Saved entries
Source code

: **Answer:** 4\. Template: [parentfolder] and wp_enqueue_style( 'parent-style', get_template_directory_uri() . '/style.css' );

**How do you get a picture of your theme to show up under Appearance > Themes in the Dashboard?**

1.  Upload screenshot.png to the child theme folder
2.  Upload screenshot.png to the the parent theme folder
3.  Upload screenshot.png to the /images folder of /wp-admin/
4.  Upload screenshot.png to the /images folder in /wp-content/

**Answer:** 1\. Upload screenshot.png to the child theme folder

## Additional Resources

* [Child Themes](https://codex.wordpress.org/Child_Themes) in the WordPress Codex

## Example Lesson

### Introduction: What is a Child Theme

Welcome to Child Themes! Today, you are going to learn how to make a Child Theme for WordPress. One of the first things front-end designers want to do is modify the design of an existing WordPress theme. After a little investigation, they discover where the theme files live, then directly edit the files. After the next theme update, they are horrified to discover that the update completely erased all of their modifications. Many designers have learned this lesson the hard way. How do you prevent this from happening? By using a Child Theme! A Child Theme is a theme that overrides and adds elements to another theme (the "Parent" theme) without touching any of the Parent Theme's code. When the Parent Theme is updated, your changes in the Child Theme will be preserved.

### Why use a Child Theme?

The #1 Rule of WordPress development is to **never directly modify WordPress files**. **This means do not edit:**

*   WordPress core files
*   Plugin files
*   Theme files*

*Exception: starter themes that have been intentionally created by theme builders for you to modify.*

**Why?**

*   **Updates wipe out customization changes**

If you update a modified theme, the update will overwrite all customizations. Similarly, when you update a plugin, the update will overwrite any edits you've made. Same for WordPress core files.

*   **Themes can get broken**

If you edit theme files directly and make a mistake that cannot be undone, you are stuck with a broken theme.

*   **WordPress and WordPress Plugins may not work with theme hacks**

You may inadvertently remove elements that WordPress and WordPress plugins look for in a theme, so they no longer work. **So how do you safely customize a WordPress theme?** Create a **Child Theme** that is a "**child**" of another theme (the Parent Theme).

**What is required**
Check every line of the records above for the string "Upload". Copy those that hold it.

**Output of the task**
1.  Upload screenshot.png to the child theme folder
2.  Upload screenshot.png to the the parent theme folder
3.  Upload screenshot.png to the /images folder of /wp-admin/
4.  Upload screenshot.png to the /images folder in /wp-content/
**Answer:** 1\. Upload screenshot.png to the child theme folder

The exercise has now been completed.